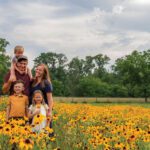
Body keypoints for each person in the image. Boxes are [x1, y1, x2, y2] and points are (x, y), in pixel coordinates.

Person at [30, 64, 53, 129]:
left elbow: (50, 99)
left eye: (40, 70)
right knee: (34, 128)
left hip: (44, 109)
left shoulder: (46, 83)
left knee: (44, 128)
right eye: (37, 69)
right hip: (34, 108)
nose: (37, 71)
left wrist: (50, 111)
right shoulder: (34, 82)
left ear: (44, 72)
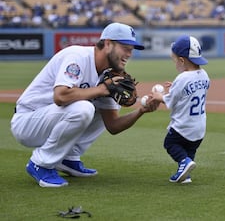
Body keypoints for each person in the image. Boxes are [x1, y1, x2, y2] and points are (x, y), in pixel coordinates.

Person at [10, 22, 160, 187]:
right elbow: (60, 96)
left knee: (96, 107)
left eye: (131, 49)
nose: (129, 53)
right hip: (28, 121)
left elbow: (113, 125)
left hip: (49, 119)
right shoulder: (78, 57)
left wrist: (141, 111)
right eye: (125, 47)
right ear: (108, 44)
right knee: (85, 108)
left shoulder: (110, 77)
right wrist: (102, 89)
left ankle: (68, 158)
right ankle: (41, 163)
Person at [151, 35, 210, 183]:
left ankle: (184, 163)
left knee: (170, 144)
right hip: (199, 127)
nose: (175, 63)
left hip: (182, 126)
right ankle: (185, 175)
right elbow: (190, 92)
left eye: (175, 59)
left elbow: (169, 101)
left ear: (182, 61)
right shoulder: (204, 75)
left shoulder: (182, 78)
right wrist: (176, 88)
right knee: (190, 150)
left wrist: (158, 95)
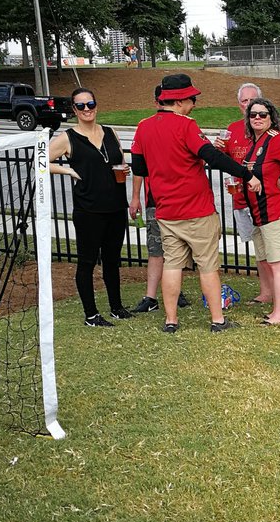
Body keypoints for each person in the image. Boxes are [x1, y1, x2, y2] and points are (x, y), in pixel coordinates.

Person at [129, 73, 257, 334]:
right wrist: (246, 174)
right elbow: (210, 155)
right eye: (192, 99)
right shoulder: (186, 125)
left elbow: (140, 166)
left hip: (166, 211)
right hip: (197, 210)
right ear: (179, 101)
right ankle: (217, 320)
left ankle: (171, 321)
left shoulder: (143, 126)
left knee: (172, 265)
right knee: (207, 265)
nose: (194, 103)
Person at [49, 88, 132, 328]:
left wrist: (124, 169)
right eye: (81, 106)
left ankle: (116, 307)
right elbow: (40, 160)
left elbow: (120, 161)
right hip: (89, 210)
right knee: (86, 262)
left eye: (90, 103)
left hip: (116, 206)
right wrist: (68, 170)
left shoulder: (110, 132)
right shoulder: (68, 138)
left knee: (112, 260)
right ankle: (91, 315)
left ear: (96, 105)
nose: (87, 109)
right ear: (74, 110)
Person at [217, 83, 280, 313]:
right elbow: (230, 161)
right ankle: (266, 292)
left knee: (276, 256)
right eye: (245, 103)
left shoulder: (273, 134)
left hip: (270, 204)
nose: (251, 109)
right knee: (261, 251)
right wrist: (218, 149)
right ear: (239, 105)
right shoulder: (233, 130)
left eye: (255, 103)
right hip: (243, 201)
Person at [232, 97, 280, 326]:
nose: (257, 118)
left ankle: (279, 315)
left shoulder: (275, 139)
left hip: (276, 212)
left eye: (262, 115)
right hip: (260, 213)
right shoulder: (255, 142)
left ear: (271, 118)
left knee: (277, 264)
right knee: (267, 260)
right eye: (253, 114)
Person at [130, 84, 190, 314]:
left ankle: (175, 290)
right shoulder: (146, 127)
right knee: (156, 249)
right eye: (159, 101)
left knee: (179, 249)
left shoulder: (184, 126)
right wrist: (135, 197)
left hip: (181, 200)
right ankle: (151, 296)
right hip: (156, 199)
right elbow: (139, 168)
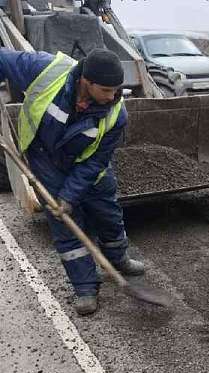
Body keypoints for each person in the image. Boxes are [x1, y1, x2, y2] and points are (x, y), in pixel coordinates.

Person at [0, 47, 144, 315]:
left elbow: (95, 162)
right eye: (106, 90)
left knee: (108, 215)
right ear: (85, 81)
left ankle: (118, 258)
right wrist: (62, 201)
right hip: (47, 162)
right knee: (65, 226)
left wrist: (70, 196)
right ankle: (85, 287)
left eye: (116, 90)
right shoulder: (45, 70)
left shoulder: (116, 113)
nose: (113, 97)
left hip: (91, 170)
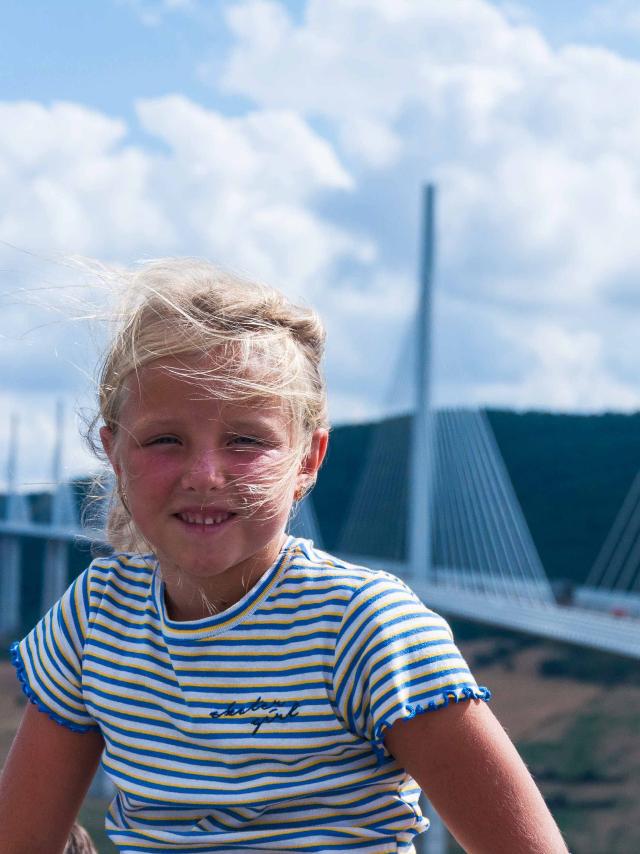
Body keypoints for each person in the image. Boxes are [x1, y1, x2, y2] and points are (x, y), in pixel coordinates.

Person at [0, 259, 568, 853]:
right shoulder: (95, 618)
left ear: (308, 459)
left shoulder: (363, 627)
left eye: (246, 440)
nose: (204, 475)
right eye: (165, 439)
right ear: (114, 452)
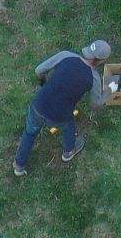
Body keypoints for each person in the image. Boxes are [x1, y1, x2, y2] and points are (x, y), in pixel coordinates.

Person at [13, 38, 110, 176]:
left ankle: (19, 166)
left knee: (29, 133)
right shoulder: (94, 78)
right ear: (100, 61)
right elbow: (94, 105)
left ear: (88, 49)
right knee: (69, 125)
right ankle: (68, 151)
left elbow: (38, 70)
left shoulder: (65, 55)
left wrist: (43, 82)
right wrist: (108, 94)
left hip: (38, 106)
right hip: (59, 116)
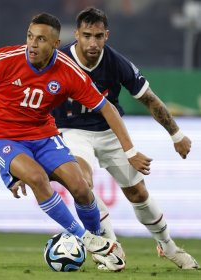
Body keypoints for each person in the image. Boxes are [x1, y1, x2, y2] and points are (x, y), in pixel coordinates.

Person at [0, 12, 153, 271]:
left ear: (55, 44)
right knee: (37, 177)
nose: (32, 44)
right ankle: (90, 240)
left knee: (82, 186)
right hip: (2, 135)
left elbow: (107, 108)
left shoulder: (68, 71)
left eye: (41, 39)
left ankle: (98, 246)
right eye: (30, 36)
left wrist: (129, 151)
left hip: (43, 135)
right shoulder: (2, 60)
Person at [52, 7, 199, 270]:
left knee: (138, 192)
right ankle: (110, 247)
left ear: (107, 35)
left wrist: (176, 134)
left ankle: (168, 246)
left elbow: (149, 99)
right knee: (82, 184)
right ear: (76, 35)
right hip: (72, 131)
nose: (93, 43)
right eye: (87, 35)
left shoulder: (116, 63)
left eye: (98, 36)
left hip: (110, 130)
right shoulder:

• _Exercise requirements_
Your answer must be the line containing "right ankle: (110, 247)" through the last line above, copied exactly, with nothing added.

• _Your solution_
right ankle: (110, 247)
left ear: (107, 35)
left wrist: (176, 134)
left ankle: (168, 246)
left elbow: (149, 99)
right knee: (82, 184)
right ear: (76, 35)
right hip: (72, 131)
nose: (93, 43)
right eye: (87, 35)
left shoulder: (116, 63)
left eye: (98, 36)
left hip: (110, 130)
right shoulder:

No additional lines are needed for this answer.